◆ Supplied text:
============================================================

# The big hole in our story

Thus far, we'e talked about how to time pulsars and about how we really time pulsars in the IPTA. After this, we'll talk about how to search for a gravitational wave background with ENTERPRISE. 

But in real life, there's a very important step in between these processes. That step is called "Single Pulsar Noise Analysis." 

In this not-tutorial, we'll briefly run through why single pulsar noise analysis is important, some of the noise parameters we can calculate, and how we evaluate noise parameters. However, we won't actually run a noise analysis. That's because running a single pulsar noise analysis has a very high ratio of "sitting around" time to "actively running commands" time. 

If you're hoping to get involved in noise analysis for DR3 or you want to learn more, the DR3 noise leads are in the process of prepping a supplemental tutorial on noise!

Another big disclaimer: There are significant differences in approach to noise analysis between the different PTAs. This is a quick intro to "vanilla" noise modeling but may not reflect what your local PTA is doing.

============================================================

◆ Written problem: Carry on the introduction to single pulsar noise analysis, starting right after its final sentence.

============================================================

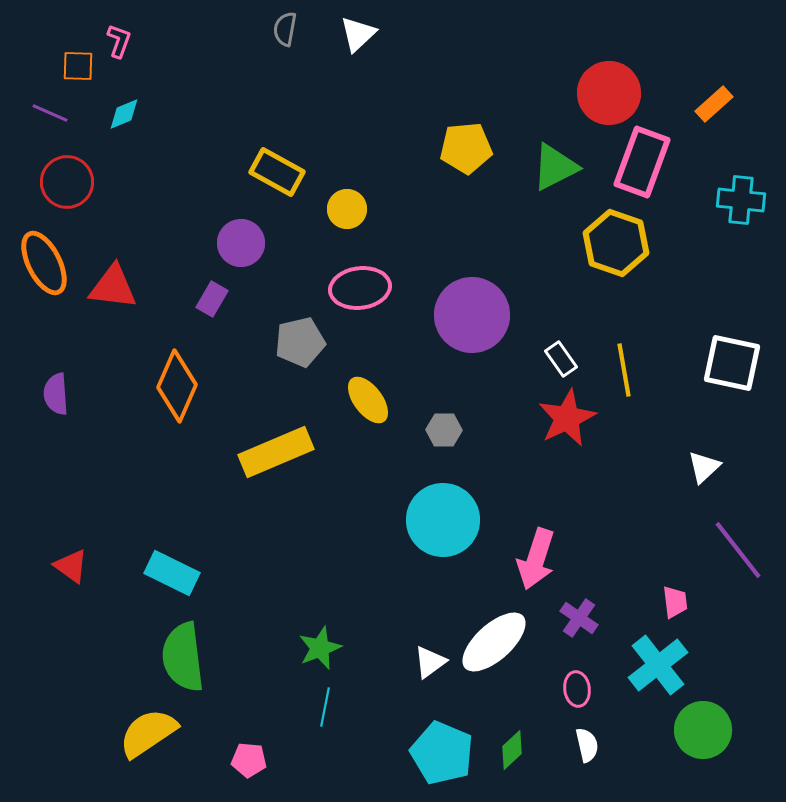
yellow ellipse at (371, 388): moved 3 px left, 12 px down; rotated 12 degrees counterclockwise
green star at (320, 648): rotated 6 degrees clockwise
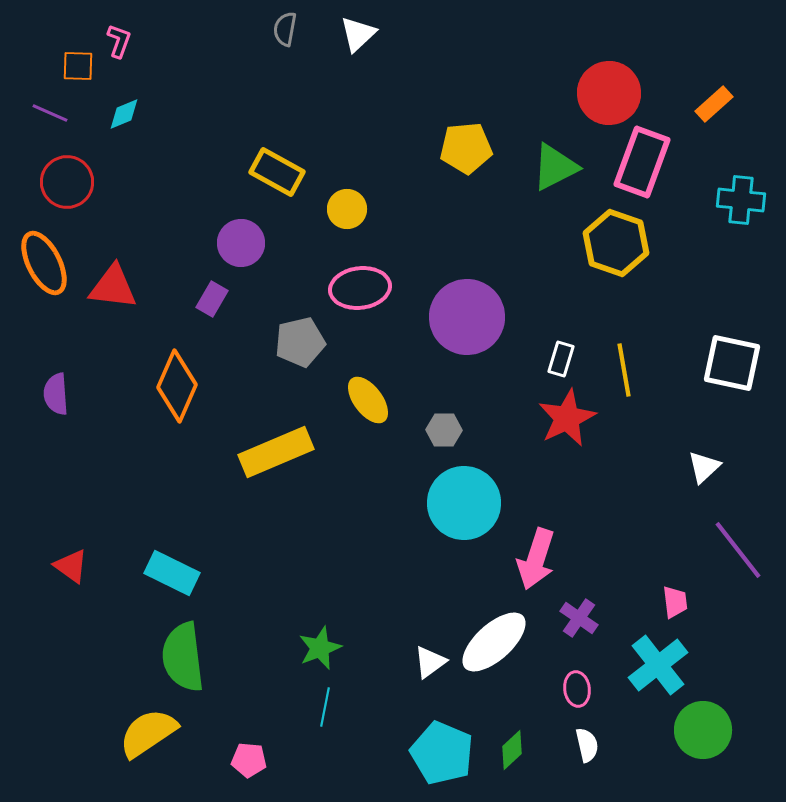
purple circle at (472, 315): moved 5 px left, 2 px down
white rectangle at (561, 359): rotated 52 degrees clockwise
cyan circle at (443, 520): moved 21 px right, 17 px up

============================================================

◆ The output:
# Why do we do noise analysis?

Consider the schematic below, showing light going from the pulsar all the way to the telescope. 

We've already talked about pulsar spin parameters, pulsar binary parameters, and astrometric parameters. Noise analysis is what lets us (more fully) understand the effects of the interstellar medium, the solar wind, and other things that aren't modeled in our timing model. 

If that description sounds vague, it's because it is vague! Noise analysis can help us learn about intrinsic noise in the pulsar such as spin noise, about effects in our telescope, and about the insterstellar medium. With the partial exception of dispersion measure (see below), we don't have a clear analytic model for these processes. Instead, we'll use MCMC methods to find best fit parameters for both white (time uncorrelated) and red (time correlated) noise present in our PTA datasets.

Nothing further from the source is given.